Take this Job

A friend asked me if she could refer to my resume and cover letter in preparation for her upcoming job search.  It’s funny to me that I’m regarded as some kind of job hunting authority but I guess I can see why.  I spent Spring 2005 whoring it up around town at interviews on a mission to change career paths based soley on sheer determination and attitude.  To hell with the fact that I wasn’t even qualified for half the jobs I interviewed for!  It was nothing for me to go on three interviews in one day, while maintaining my regular working hours.  And the even funnier thing is, companies bought into it.  I could afford to be choosy so I dismissed several offers without so much as a blink of my eye. It all culminated one Friday at the end of May when I received three plum offers on the very same day.  Two were in interesting areas of law at great boutique firms that I had actively pursued.  And one was the job that would have changed my life – the job I accepted.

Words cannot describe how badly I wanted to work at that company.  I memorized all their radio stations and their five corporate values.  I Googled my interviewers so that I could ask them questions about their past work.  I wanted it so badly that I went and got a crazy spikey, flippy haircut so that I would look more appropriate for the role.  The job was fucking perfect.  One foot in both entertainment and intellectual property law and one foot in sales.  Unlimited potential.  How could it be anything short of perfect when the guy who would be my boss asked me questions like, "What was the last concert you went to?  What five CDs are in your changer right now?  Oh hey, what do you think of the new Nine Inch Nails album?"  Seriously, he asked me about Nine Inch Nails.  I could not possibly make that up.

I was surprised when I was given a counter-offer but not bowled over by it.  I knew my real worth because I had secured those other offers at smaller firms so I did something I didn’t know I had the guts to do.  I negotiated – and I got a very nice deal.  The decision to take the deal, was probably the most difficult decision I’ve ever made in my life.  I held a round-table of girlfriends.  I called Victor, my friend and go-to crisis guy.  I made a pro and con list, one of only two I’ve written in my lifetime (the second was with respect to moving to Hamilton).  The firm won by the narrowest of margins and I sold my soul to the devil.  If this sounds like an exaggeration to you, then you have not worked in a corporate law firm.
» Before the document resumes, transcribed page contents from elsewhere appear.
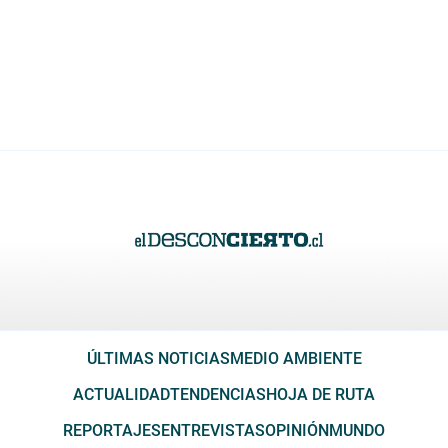
ÚLTIMAS NOTICIAS
MEDIO AMBIENTE
ACTUALIDAD
TENDENCIAS
HOJA DE RUTA
REPORTAJES
ENTREVISTAS
OPINIÓN
MUNDO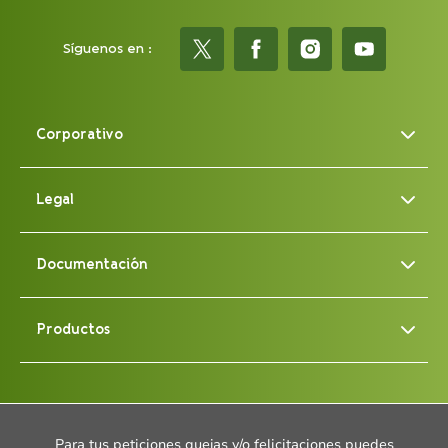
Síguenos en :
Corporativo
Legal
Documentación
Productos
Para tus peticiones quejas y/o felicitaciones puedes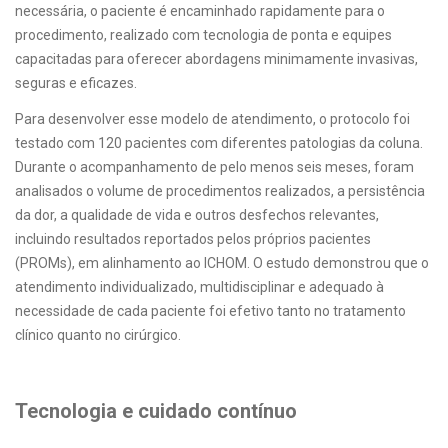
necessária, o paciente é encaminhado rapidamente para o
procedimento, realizado com tecnologia de ponta e equipes
capacitadas para oferecer abordagens minimamente invasivas,
seguras e eficazes.
Para desenvolver esse modelo de atendimento, o protocolo foi
testado com 120 pacientes com diferentes patologias da coluna.
Durante o acompanhamento de pelo menos seis meses, foram
analisados o volume de procedimentos realizados, a persistência
da dor, a qualidade de vida e outros desfechos relevantes,
incluindo resultados reportados pelos próprios pacientes
(PROMs), em alinhamento ao ICHOM. O estudo demonstrou que o
atendimento individualizado, multidisciplinar e adequado à
necessidade de cada paciente foi efetivo tanto no tratamento
clínico quanto no cirúrgico.
Tecnologia e cuidado contínuo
So it was that I felt a bit bad when I kind of started ripping on my job upon being asked about it yesterday.  It was my choice to stay, so I don’t think I have a lot of space to whine about it.  A year ago, deciding to stay felt a lot like giving up.  I’ve had to spend the last twelve months making peace with my job and I have finally waved a white flag at it.  Truce. 

Is this the job I imagined I’d be doing at 30?  No.  Do I want to do this for the rest of my life?  No.  Do I wish I had more autonomy?  Yes. 

But, also are my base needs (good salary, benefits, workload) met?  Yes.  Are there people here that are a heck of a lot more educated than I doing the same job?  Yes.  Are there people who actually go to college to do a job that I’ve simply landed in by accident?  Yes.  So then, do I think I need to shut the hell up with the moaning?  Yes.

And truthfully this job has given me a lot too.  If you knew me in high school or university, you know that I thought there was nothing worse than public speaking (strangely, I loved it in grade school) and I would do anything to get out of it.  Now, I routinely speak to incoming co-op students about environmental law, the firm and our role in it.  It’s usually just a little group, but it’s given me massive amounts of confidence.  I have exceptional hours.  I have a pretty great boss and I can’t even complain about the dress code because I secretly like to dress up.

My job.  It’s fine, it’s interesting.  But, Secretary – God, it’s such a dirty word.  Not even accurate and yet I have to be judged by it day in and day out by people who would be in fucking tears if they had to sit in my seat for one day.  It’s hard not to let it eat you.